CoDiEmb: A Collaborative yet Distinct Framework for Unified Representation Learning in Information Retrieval and Semantic Textual Similarity
This work addresses a persistent challenge in representation learning for researchers and practitioners in NLP, offering a unified solution for IR and STS tasks, though it is incremental in its approach to mitigating trade-offs.
The paper tackles the problem of negative transfer when jointly training a single encoder for Information Retrieval (IR) and Semantic Textual Similarity (STS), introducing CoDiEmb to reconcile these tasks. The framework integrates task-specialized objectives, delta-guided model fusion, and an efficient pipeline, achieving improved performance across 15 benchmarks with three base encoders.

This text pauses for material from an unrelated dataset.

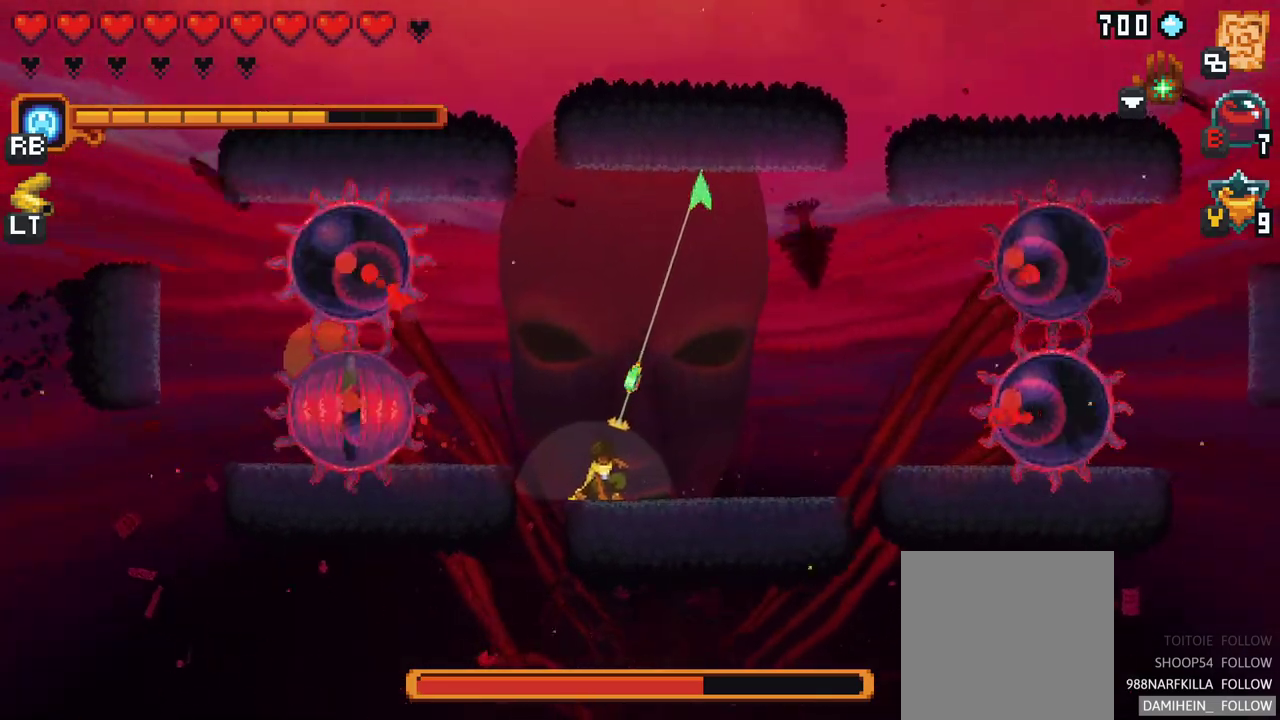
{"buttons": [], "left_stick": "right", "events": [[300, "A", "down"], [483, "A", "up"], [500, "left_stick", "right"]]}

Learning unified text embeddings that excel across diverse downstream tasks is a central goal in representation learning, yet negative transfer remains a persistent obstacle. This challenge is particularly pronounced when jointly training a single encoder for Information Retrieval (IR) and Semantic Textual Similarity (STS), two essential but fundamentally disparate tasks for which naive co-training typically yields steep performance trade-offs. We argue that resolving this conflict requires systematically decoupling task-specific learning signals throughout the training pipeline. To this end, we introduce CoDiEmb, a unified framework that reconciles the divergent requirements of IR and STS in a collaborative yet distinct manner. CoDiEmb integrates three key innovations for effective joint optimization: (1) Task-specialized objectives paired with a dynamic sampler that forms single-task batches and balances per-task updates, thereby preventing gradient interference. For IR, we employ a contrastive loss with multiple positives and hard negatives, augmented by cross-device sampling. For STS, we adopt order-aware objectives that directly optimize correlation and ranking consistency. (2) A delta-guided model fusion strategy that computes fine-grained merging weights for checkpoints by analyzing each parameter's deviation from its pre-trained initialization, proving more effective than traditional Model Soups. (3) An efficient, single-stage training pipeline that is simple to implement and converges stably. Extensive experiments on 15 standard IR and STS benchmarks across three base encoders validate CoDiEmb. Our results and analysis demonstrate that the framework not only mitigates cross-task trade-offs but also measurably improves the geometric properties of the embedding space.